442 dergisi bir ilke imza atmış olabilir. İlk olmasa bile önemlidir. Bir hakemle, üstelik son zamanlarda çok eleştirilen bir hakemle röportaj yapmışlar. Mart sayısında okuduk. Hilal Gülyurt imzalı.
Röportajı gerçekleştirilen kişi Fırat Aydınus. Daha önce çok yazdık, hakemliğini iyi-kötü olarak tartışabiliriz ama kesinlikle art niyetli olmadığına emin olduğumuz bir hakem. En azından güler yüzüyle bize bu izlenimi veriyor. Güler yüz röportaja da yansıyor. Bu röportajdan bir kaç kesit yazalım.

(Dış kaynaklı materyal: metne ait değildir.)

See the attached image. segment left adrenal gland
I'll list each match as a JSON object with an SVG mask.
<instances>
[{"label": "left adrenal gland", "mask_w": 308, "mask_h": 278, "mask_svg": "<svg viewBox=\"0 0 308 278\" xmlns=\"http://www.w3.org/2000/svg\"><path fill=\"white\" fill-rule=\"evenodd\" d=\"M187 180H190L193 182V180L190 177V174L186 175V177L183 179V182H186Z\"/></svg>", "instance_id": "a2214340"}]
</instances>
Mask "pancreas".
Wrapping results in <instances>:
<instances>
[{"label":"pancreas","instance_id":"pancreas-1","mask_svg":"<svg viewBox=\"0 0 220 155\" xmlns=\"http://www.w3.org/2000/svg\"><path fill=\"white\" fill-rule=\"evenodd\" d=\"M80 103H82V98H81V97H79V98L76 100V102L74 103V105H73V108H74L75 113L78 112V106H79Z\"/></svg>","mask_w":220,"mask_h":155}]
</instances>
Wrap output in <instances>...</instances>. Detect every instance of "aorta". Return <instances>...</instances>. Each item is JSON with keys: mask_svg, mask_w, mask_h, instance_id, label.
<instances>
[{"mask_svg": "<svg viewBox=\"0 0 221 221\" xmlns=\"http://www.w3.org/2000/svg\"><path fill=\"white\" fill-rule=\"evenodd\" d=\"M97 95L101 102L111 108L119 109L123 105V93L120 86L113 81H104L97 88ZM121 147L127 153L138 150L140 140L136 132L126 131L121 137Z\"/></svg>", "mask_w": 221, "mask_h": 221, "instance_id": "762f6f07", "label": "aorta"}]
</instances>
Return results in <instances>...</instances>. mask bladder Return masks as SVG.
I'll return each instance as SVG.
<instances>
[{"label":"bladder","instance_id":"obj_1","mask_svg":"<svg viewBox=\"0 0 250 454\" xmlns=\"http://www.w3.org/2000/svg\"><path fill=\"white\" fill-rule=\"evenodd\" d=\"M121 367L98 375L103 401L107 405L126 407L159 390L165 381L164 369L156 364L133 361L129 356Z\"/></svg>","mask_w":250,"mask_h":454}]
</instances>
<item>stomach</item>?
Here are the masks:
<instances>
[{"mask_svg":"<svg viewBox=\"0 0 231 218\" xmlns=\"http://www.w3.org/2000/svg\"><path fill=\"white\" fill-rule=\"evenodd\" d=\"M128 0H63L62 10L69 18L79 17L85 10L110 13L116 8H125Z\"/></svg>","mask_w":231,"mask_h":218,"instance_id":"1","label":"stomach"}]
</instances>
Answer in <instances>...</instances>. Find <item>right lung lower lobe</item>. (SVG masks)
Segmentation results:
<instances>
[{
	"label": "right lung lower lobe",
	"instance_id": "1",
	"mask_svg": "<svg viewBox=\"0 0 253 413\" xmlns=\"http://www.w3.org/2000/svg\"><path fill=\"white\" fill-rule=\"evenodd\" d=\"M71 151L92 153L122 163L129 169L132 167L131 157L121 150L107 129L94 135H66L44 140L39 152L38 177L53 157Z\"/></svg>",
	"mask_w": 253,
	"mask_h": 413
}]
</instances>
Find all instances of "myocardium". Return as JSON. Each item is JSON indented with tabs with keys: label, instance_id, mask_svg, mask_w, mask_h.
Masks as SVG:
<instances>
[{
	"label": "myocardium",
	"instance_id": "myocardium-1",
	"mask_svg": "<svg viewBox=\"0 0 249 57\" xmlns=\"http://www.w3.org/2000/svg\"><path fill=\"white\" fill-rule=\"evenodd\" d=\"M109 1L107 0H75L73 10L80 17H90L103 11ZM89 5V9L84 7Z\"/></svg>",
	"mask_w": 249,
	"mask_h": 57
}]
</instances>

Fırat Aydınus'un ağabeyi de hakemmiş, bunu öğreniyoruz, hatta futbolculuk döneminde ona tek kırmızı kart gösteren ağabeyi Fethi Aydınus'muş. Futbol oynamasına izin vermeyen babası, ilerleyen yıllarda hakemlik yapması için teşvik eden isim olmuş.
Eskiden borsacılık yapmış. Stresin tavan yaptığı bir sektörden hakemliğe geçmek. İMKB havasını soluyan biri için yeşil sahaya çıkmak suratta tebessüm yaratıyor herhalde.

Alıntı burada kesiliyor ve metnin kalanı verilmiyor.